**Task statement**
At the line containing "index dip: (96, 50)", begin retyping, and stop after the last line of the data; add nothing.

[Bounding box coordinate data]
******************************

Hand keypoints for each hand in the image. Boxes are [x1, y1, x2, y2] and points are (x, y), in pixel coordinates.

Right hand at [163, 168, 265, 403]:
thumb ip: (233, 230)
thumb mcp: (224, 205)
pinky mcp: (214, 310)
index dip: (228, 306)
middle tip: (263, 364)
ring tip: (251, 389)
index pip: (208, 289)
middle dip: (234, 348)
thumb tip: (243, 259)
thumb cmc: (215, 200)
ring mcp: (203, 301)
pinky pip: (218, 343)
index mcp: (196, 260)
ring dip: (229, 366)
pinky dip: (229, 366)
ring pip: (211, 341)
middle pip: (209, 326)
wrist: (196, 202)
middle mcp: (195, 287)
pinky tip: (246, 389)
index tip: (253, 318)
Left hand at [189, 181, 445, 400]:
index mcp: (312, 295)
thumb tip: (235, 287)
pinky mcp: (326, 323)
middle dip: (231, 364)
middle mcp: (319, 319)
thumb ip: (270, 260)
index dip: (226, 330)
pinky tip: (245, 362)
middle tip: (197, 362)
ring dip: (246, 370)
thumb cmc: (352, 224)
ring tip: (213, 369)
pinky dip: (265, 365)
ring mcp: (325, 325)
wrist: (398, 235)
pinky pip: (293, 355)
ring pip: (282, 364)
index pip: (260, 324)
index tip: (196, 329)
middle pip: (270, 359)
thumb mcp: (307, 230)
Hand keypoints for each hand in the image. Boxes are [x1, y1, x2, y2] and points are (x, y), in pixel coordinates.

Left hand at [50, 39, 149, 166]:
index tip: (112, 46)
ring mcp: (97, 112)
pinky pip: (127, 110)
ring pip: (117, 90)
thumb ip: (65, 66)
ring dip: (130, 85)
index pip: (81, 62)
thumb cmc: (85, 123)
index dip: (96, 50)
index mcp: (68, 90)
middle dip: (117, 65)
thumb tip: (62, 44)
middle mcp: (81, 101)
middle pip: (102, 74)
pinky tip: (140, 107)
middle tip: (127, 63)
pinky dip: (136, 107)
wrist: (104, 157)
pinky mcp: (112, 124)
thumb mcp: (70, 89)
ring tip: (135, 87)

******************************

**Exercise output**
index dip: (96, 50)
index mcp: (68, 90)
middle dip: (117, 65)
thumb tip: (62, 44)
middle mcp: (81, 101)
middle pip: (102, 74)
pinky tip: (140, 107)
middle tip: (127, 63)
pinky dip: (136, 107)
wrist: (104, 157)
pinky mcp: (112, 124)
thumb mcp: (70, 89)
ring tip: (135, 87)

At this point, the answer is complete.